La disprassia può manifestarsi sotto diverse forme e coinvolgere tanto l’ambito motorio quanto quello verbale. Alcuni bambini hanno infatti difficoltà a salire scale o a giocare normalmente all’aperto, mentre altri potrebbero non riuscire a vestirsi correttamente anche in un’età in in cui ormai dovrebbero.

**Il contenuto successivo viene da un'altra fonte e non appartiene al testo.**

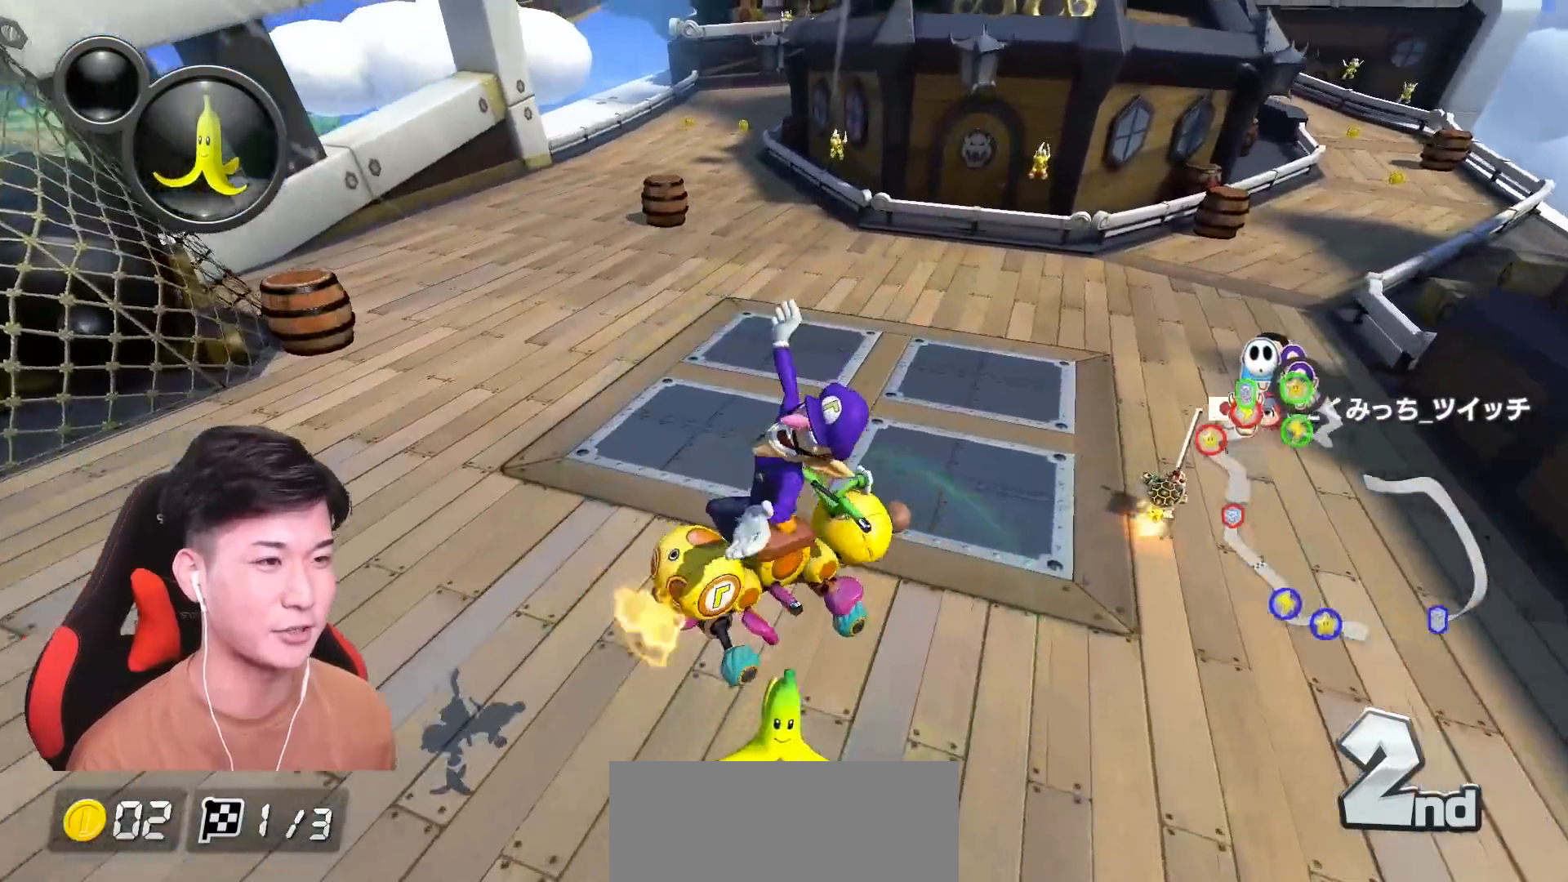
{"buttons": ["A", "L1", "R1"], "left_stick": "center", "events": [[67, "X", "down"], [133, "left_stick", "left"], [317, "X", "up"], [317, "left_stick", "center"], [417, "R1", "down"]]}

In molti casi si segnalano difficoltà ad allacciare stringhe o a togliersi una giacca, a usare forbici, a disegnare o persino a tenere in mano una normalissima matita.
Si tratta insomma di una condizione che si riflette in molti ambiti del vivere quotidiano e che stando agli studi scientifici pare sia dovuta a un’immaturità di alcuni circuiti nervosi del cervello nel fornire determinati segnali: questa condizione è più elevata nei bambini nati prima della 37esima settimana, nei bambini nati con un peso molto basso, in chi ha una storia familiare che ha già conosciuto casi di disturbi della coordinazione motoria e nei bambini nati da mamme che durante la gravidanza hanno fatto uso di alcool o droghe.
Ma come si interviene? Dal momento in cui si tratta di un disturbo multisistemico, ossia che coinvolge più piani della vita di un bambino, le figure adibite all’intervento sono psicologi, neuromotricisti e logopedisti: questi operatori possono mettere in campo una serie di interventi terpeutici utili per provare a migliorare un po’ la situazione, e farlo con una serie di attività basate sul gioco. In alcuni casi si riesce a risolvere del tutto il problema, in altri si possono invece apportare dei miglioramenti ma non debellare completamente la questione, ma in ogni caso interventi specialistici sono tanto più efficaci quanto più sono precoci.
Un bambino che è uscito fuori dallo spettro più grave della disprassia, in ogni caso, avrà sempre e comunque bisogno di un po’ più di tempo per adempiere ad alcuni compiti che gli vengono affidati. I movimenti non diventano mai infatti del tutto automatici, pertanto è normale avere a che fare con un po’ di “lentezza esecutiva” da parte del piccolo.